At Townhall, Jerry Newcombe on Darwin's Doubt
In Darwin's Doubt: The Explosive Origin of Animal Life and the Case for Intelligent Design, Stephen Meyer examines among many other matters the challenge to Darwinian theory from combinatorial inflation. That is, the genetic information in DNA considered in light of the "immensity of the combinatorial spaces associated with even single genes or proteins of average length."
To illustrate, Dr. Meyer tells of a bicycle thief who needs to solve the problem of unlocking a bike lock with an unknown combination: "As the number of dials...increases, the number of possible combinations rises exponentially."

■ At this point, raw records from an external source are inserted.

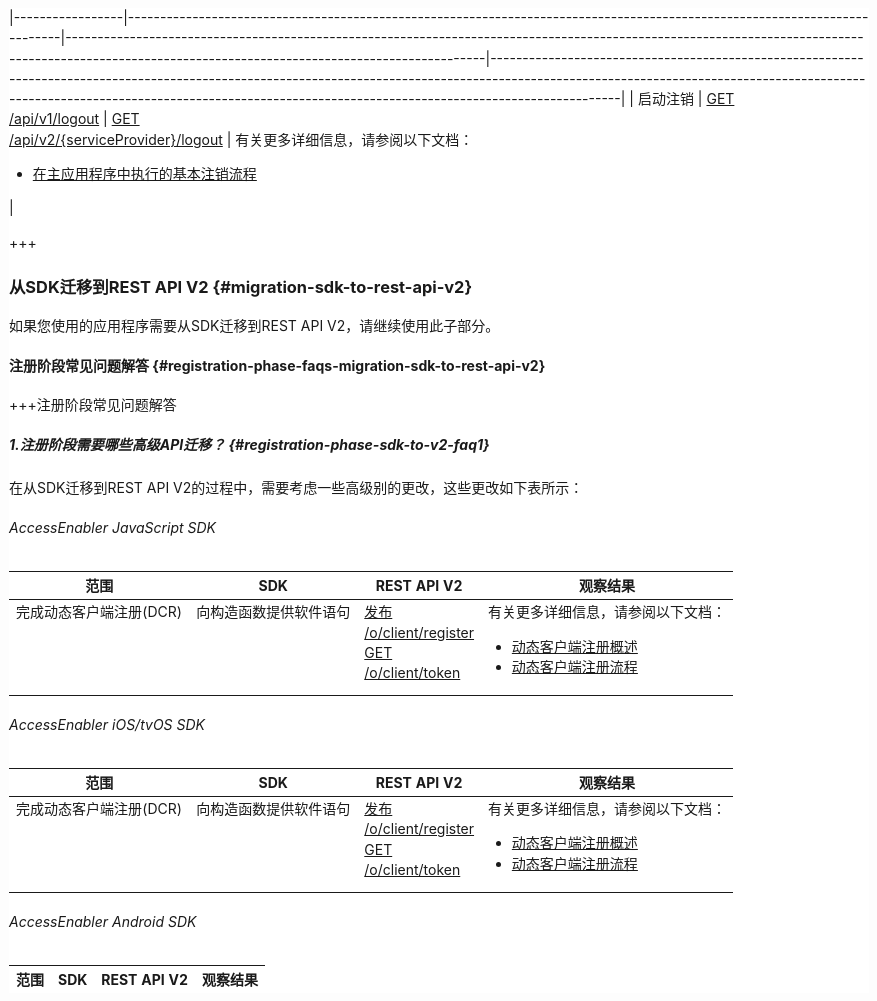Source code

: |-----------------|---------------------------------------------------------------------------------------------------------------------------|------------------------------------------------------------------------------------------------------------------------------------------------------------------------------------------------------|----------------------------------------------------------------------------------------------------------------------------------------------------------------------------------------------------------------------------------------------------------------------------------------------|
| 启动注销 | [GET <br/> /api/v1/logout](/help/authentication/integration-guide-programmers/legacy/rest-api-v1/apis/initiate-logout.md) | [GET <br/> /api/v2/{serviceProvider}/logout](/help/authentication/integration-guide-programmers/rest-apis/rest-api-v2/apis/logout-apis/rest-api-v2-logout-apis-initiate-logout-for-specific-mvpd.md) | 有关更多详细信息，请参阅以下文档： <br/> <ul><li>[在主应用程序中执行的基本注销流程](/help/authentication/integration-guide-programmers/rest-apis/rest-api-v2/flows/basic-access-flows/rest-api-v2-basic-logout-primary-application-flow.md)</li></ul> |

+++

### 从SDK迁移到REST API V2 {#migration-sdk-to-rest-api-v2}

如果您使用的应用程序需要从SDK迁移到REST API V2，请继续使用此子部分。

#### 注册阶段常见问题解答 {#registration-phase-faqs-migration-sdk-to-rest-api-v2}

+++注册阶段常见问题解答

##### 1.注册阶段需要哪些高级API迁移？ {#registration-phase-sdk-to-v2-faq1}

在从SDK迁移到REST API V2的过程中，需要考虑一些高级别的更改，这些更改如下表所示：

###### AccessEnabler JavaScript SDK

| 范围 | SDK | REST API V2 | 观察结果 |
|--------------------------------------------|---------------------------------------------|-------------------------------------------------------------------------------------------------------------------------------------------------------------------------------------------------------------------------------------------------------------------------------------------------------------------------------------------------------------|-------------------------------------------------------------------------------------------------------------------------------------------------------------------------------------------------------------------------------------------------------------------------------------------------------------------------------------------------------------------------------------------------------|
| 完成动态客户端注册(DCR) | 向构造函数提供软件语句 | [发布<br/> /o/client/register](/help/authentication/integration-guide-programmers/rest-apis/rest-api-dcr/apis/dynamic-client-registration-apis-retrieve-client-credentials.md) <br/> [GET <br/> /o/client/token](/help/authentication/integration-guide-programmers/rest-apis/rest-api-dcr/apis/dynamic-client-registration-apis-retrieve-access-token.md) | 有关更多详细信息，请参阅以下文档： <br/> <ul><li>[动态客户端注册概述](/help/authentication/integration-guide-programmers/rest-apis/rest-api-dcr/dynamic-client-registration-overview.md)</li><li>[动态客户端注册流程](/help/authentication/integration-guide-programmers/rest-apis/rest-api-dcr/flows/dynamic-client-registration-flow.md)</li></ul> |

###### AccessEnabler iOS/tvOS SDK

| 范围 | SDK | REST API V2 | 观察结果 |
|--------------------------------------------|---------------------------------------------|-------------------------------------------------------------------------------------------------------------------------------------------------------------------------------------------------------------------------------------------------------------------------------------------------------------------------------------------------------------|-------------------------------------------------------------------------------------------------------------------------------------------------------------------------------------------------------------------------------------------------------------------------------------------------------------------------------------------------------------------------------------------------------|
| 完成动态客户端注册(DCR) | 向构造函数提供软件语句 | [发布<br/> /o/client/register](/help/authentication/integration-guide-programmers/rest-apis/rest-api-dcr/apis/dynamic-client-registration-apis-retrieve-client-credentials.md) <br/> [GET <br/> /o/client/token](/help/authentication/integration-guide-programmers/rest-apis/rest-api-dcr/apis/dynamic-client-registration-apis-retrieve-access-token.md) | 有关更多详细信息，请参阅以下文档： <br/> <ul><li>[动态客户端注册概述](/help/authentication/integration-guide-programmers/rest-apis/rest-api-dcr/dynamic-client-registration-overview.md)</li><li>[动态客户端注册流程](/help/authentication/integration-guide-programmers/rest-apis/rest-api-dcr/flows/dynamic-client-registration-flow.md)</li></ul> |

###### AccessEnabler Android SDK

| 范围 | SDK | REST API V2 | 观察结果 |
|--------------------------------------------|---------------------------------------------|-------------------------------------------------------------------------------------------------------------------------------------------------------------------------------------------------------------------------------------------------------------------------------------------------------------------------------------------------------------|-------------------------------------------------------------------------------------------------------------------------------------------------------------------------------------------------------------------------------------------------------------------------------------------------------------------------------------------------------------------------------------------------------|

That's homey and comprehensible, though how many of us ever tried to steal bike? Here's another real-life comparison drawn by Jerry Newcombe in a review of Darwin's Doubt over at Townhall.com:
Every time I log into a computer and have to enter my password, I'm reminded of how impossible evolution is.By "evolution," of course Newcombe means the Darwinian evolutionary mechanism, unguided mutation and selection, as an explanation of life's origins and development.
One little mistake on the keypad, and I can't log in. There's even a website where I seem to be in permanent "log-in purgatory." I can't login ever. Granted, it's operator error. But still...
Unlike bicycle thievery, trying and failing repeatedly to get the right username/password combination for this or that website that you have used in the past is an experience that's frustratingly common for most of us. Despite never facing it themselves, the mathematicians and scientists at the 1966 Wistar Institute Conference, who pioneered in confronting the difficulty posed to Darwinism by the study of combinatorics, would sympathize. Meyer tells their story in Chapter 9.